Which brings us to Marc, Keith, & Tom. Contracted by the US Department of Defense, they were conducting aerial reconnaissance support when their Cessna’s engine died, forcing them to crash land in the vicinity of a FARC patrol. We approach the fifth anniversary of their captivity. The FARC have suffered significant losses during the past 5 years, their numbers dropping, recruitment suffering, and influence waning. But they remain the largest insurgent force in the hemisphere, well armed, solidly funded, experienced, and lead by a cadre committed to continuing the conflict.
Prospects for a peaceful release are dim. While kidnapping for ransom is a common funding method for the insurgents, high profile and political prisoners tend to stay captive for years, and are sometimes executed. The FARC hold hundreds of Colombian national hostages, including Ingrid Betancourt, a presidential candidate captured in 2002, numerous elected officials, civil employees and police officers. The FARC have used their high profile captives as bargaining chips, putting forth various hostage exchange scenarios that would swap some FARC-held prisoners for hundreds of captured FARC members being held in Colombian prisons.

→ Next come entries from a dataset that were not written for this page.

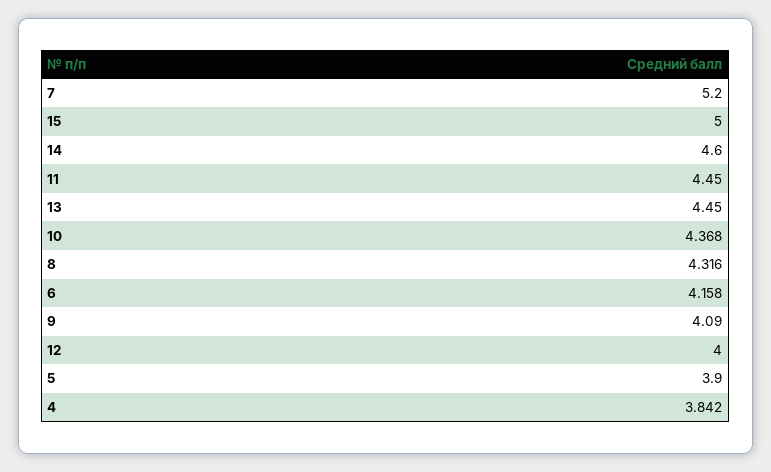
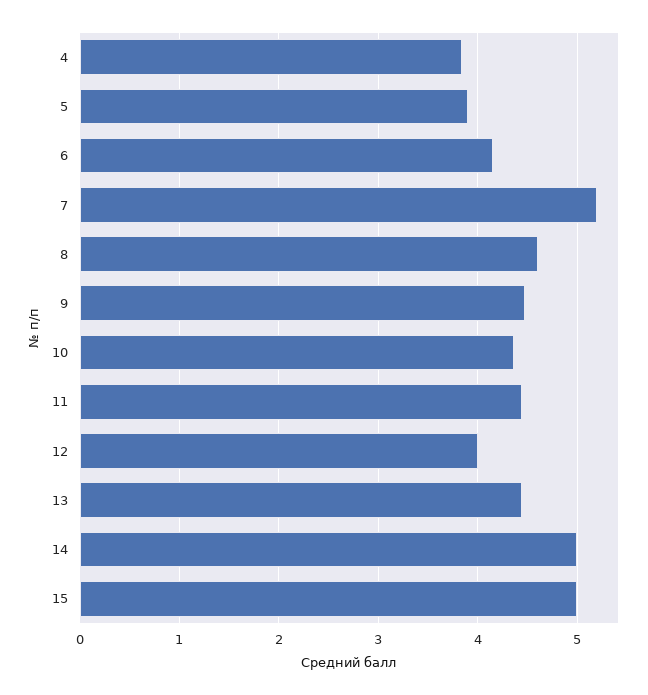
14: 4.6 -> 5
8: 4.316 -> 4.6
9: 4.09 -> 4.5

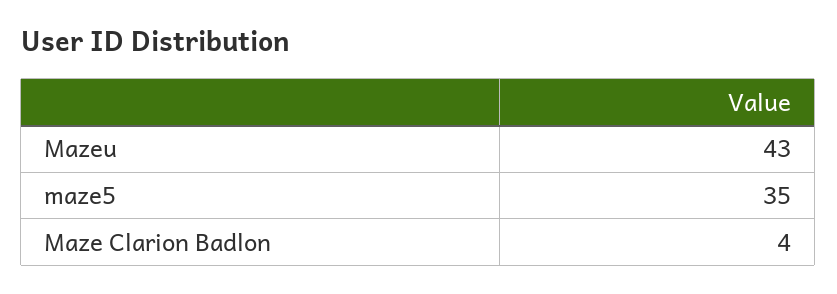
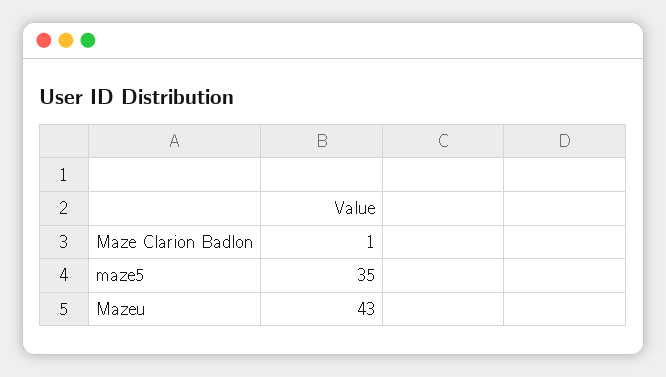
Maze Clarion Badlon: 4 -> 1

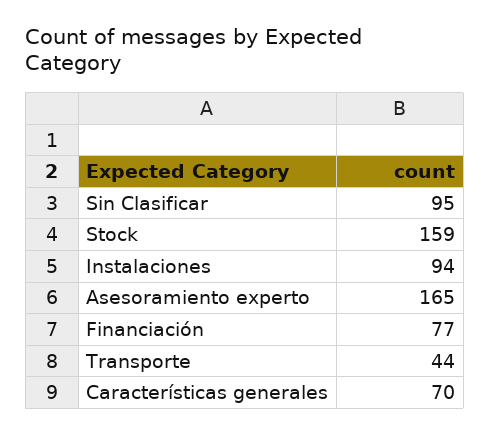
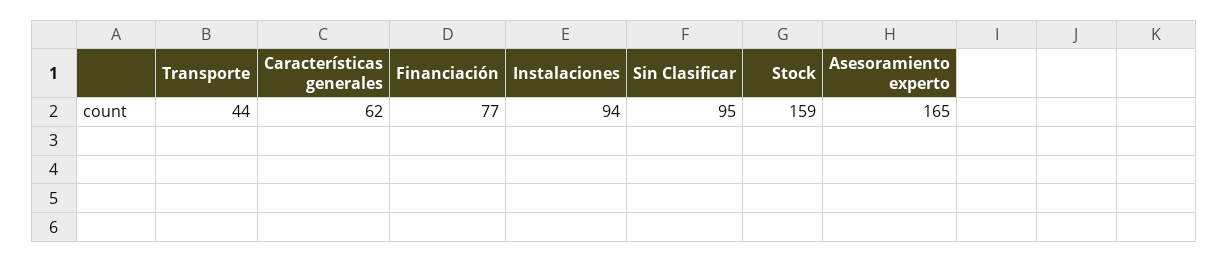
Características generales: 70 -> 62

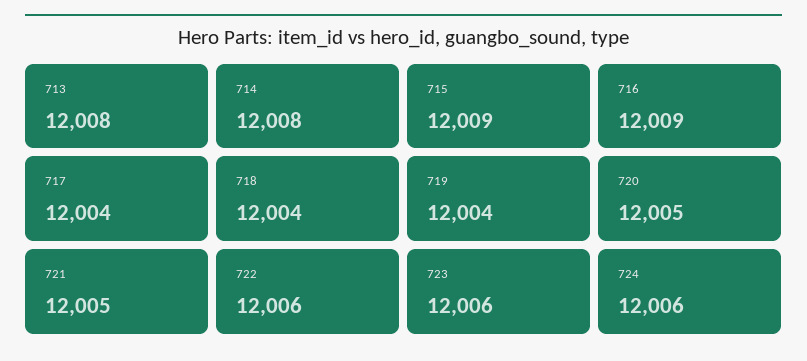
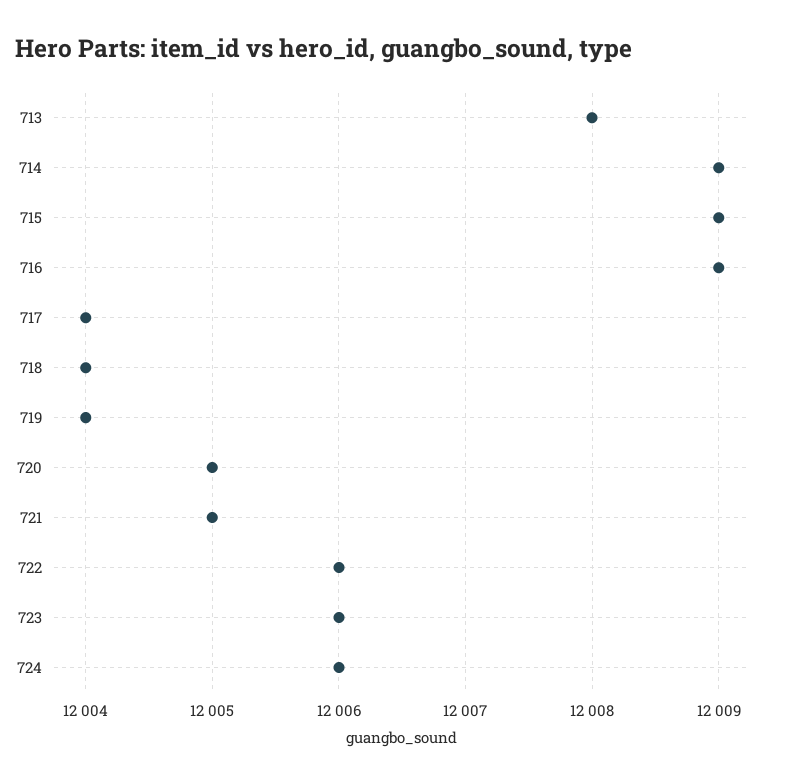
714: 12008 -> 12009

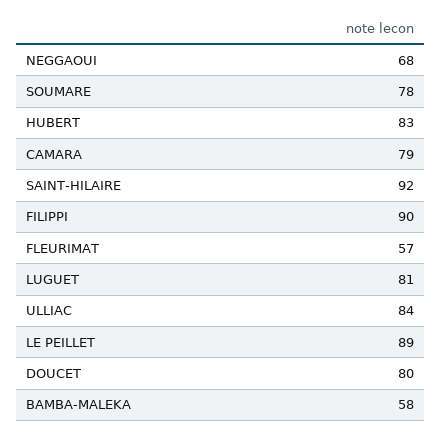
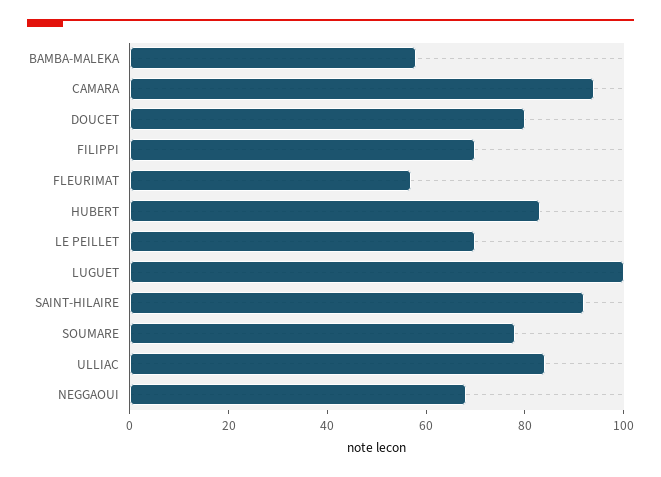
CAMARA: 79 -> 95
FILIPPI: 90 -> 70
LUGUET: 81 -> 100
LE PEILLET: 89 -> 70

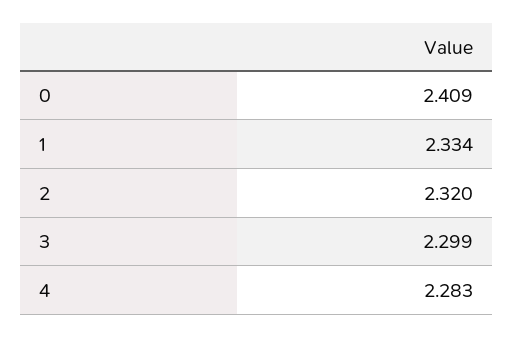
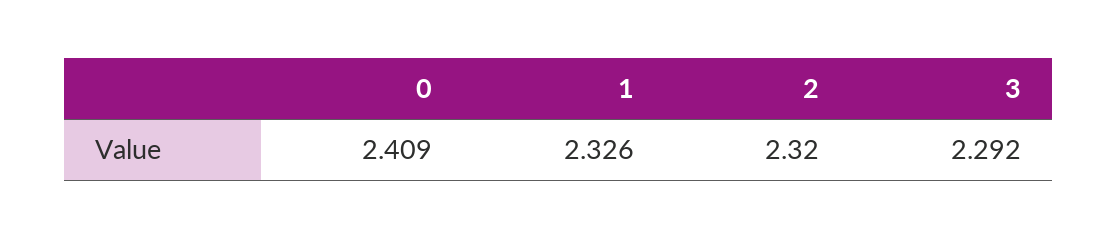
1: 2.334 -> 2.326
3: 2.299 -> 2.292
4: 2.283 -> none

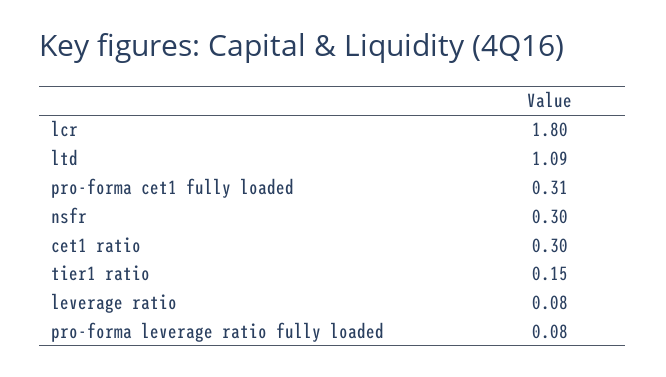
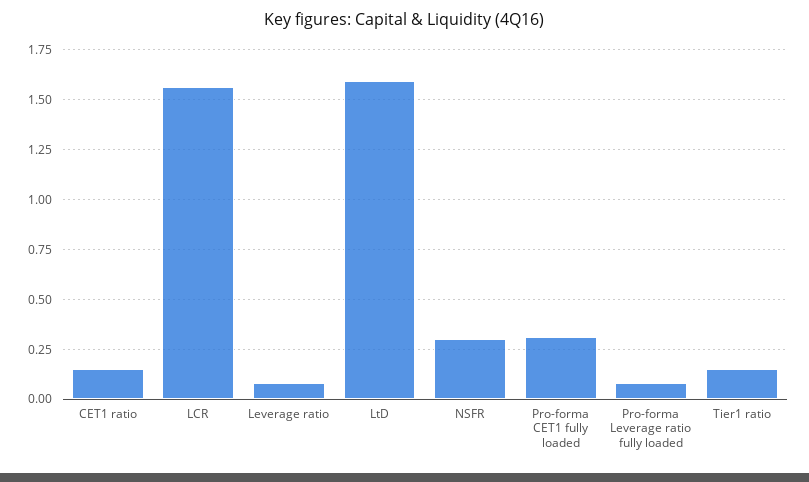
lcr: 1.8 -> 1.55
ltd: 1.09 -> 1.6
cet1 ratio: 0.3 -> 0.15

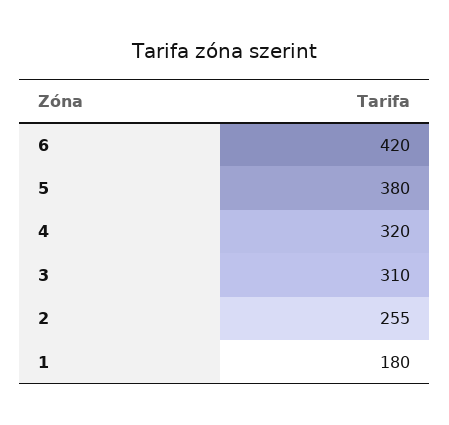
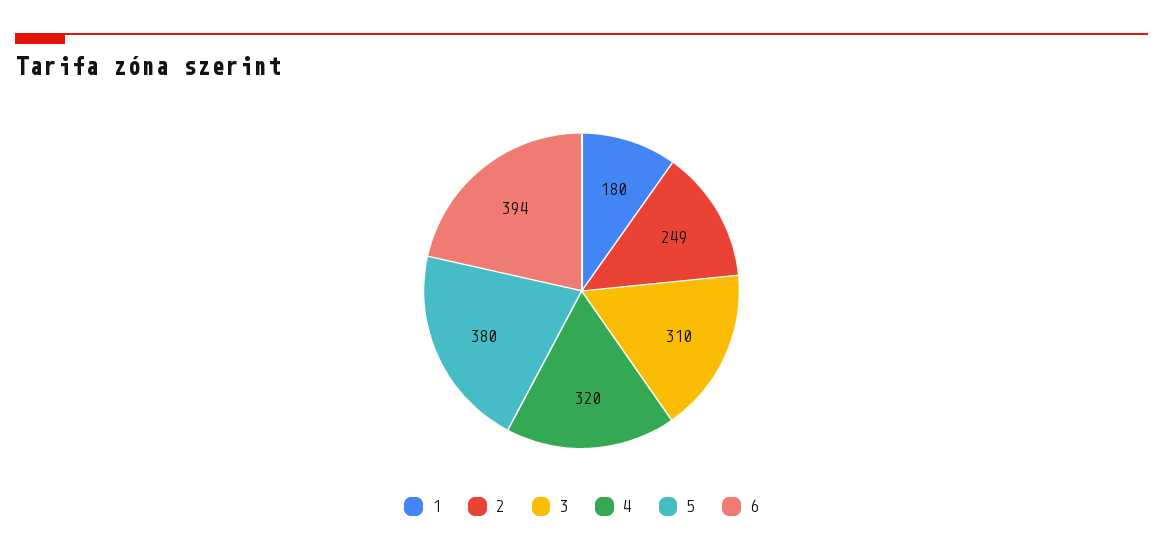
6: 420 -> 394
2: 255 -> 249

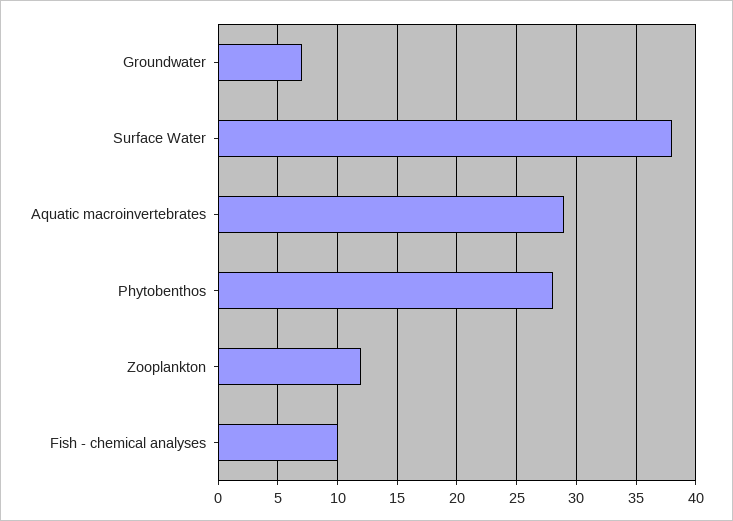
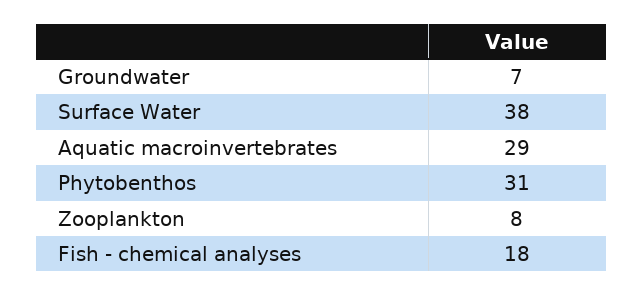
Phytobenthos: 28 -> 31
Zooplankton: 12 -> 8
Fish - chemical analyses: 10 -> 18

On rare occasions, the FARC will make a good will gesture, as they did last week with the release of two long term hostages; Betancourt’s aid and a former Congresswoman, into the care of their perceived ideological sympathizer, Venezuelan President Hugo Chavez.
As I said in the first post:Here is what I propose: In one month, on February 13th, on the fifth anniversary of their imprisonment, I would like to see every blogger and journalist with which we have the slightest influence post something about Marc, Keith, & Tom. Anything. Decry the drug war. Rail against the communist-based, narco-trafficking insurgents. Rage against Western imperialism in Latin America for all I care. Just remember Marc, Keith, & Tom. Express concern for their welfare, and hope for their freedom. Demonstrate to their families that they are not forgotten. Help spread the word. If you have a blog, mark the date, prepare a post. If you don’t, send an email to your favorite blog. I don’t care if anyone link’s to this post, I really don’t. Just get something posted. Let’s spread this far and wide. This is something that can cross nearly all ideological boundaries. I don’t know what good this can do, but I would like to think that it might elevate the issue in the minds of influential parties. Hostages have been released for lesser public relations reasons.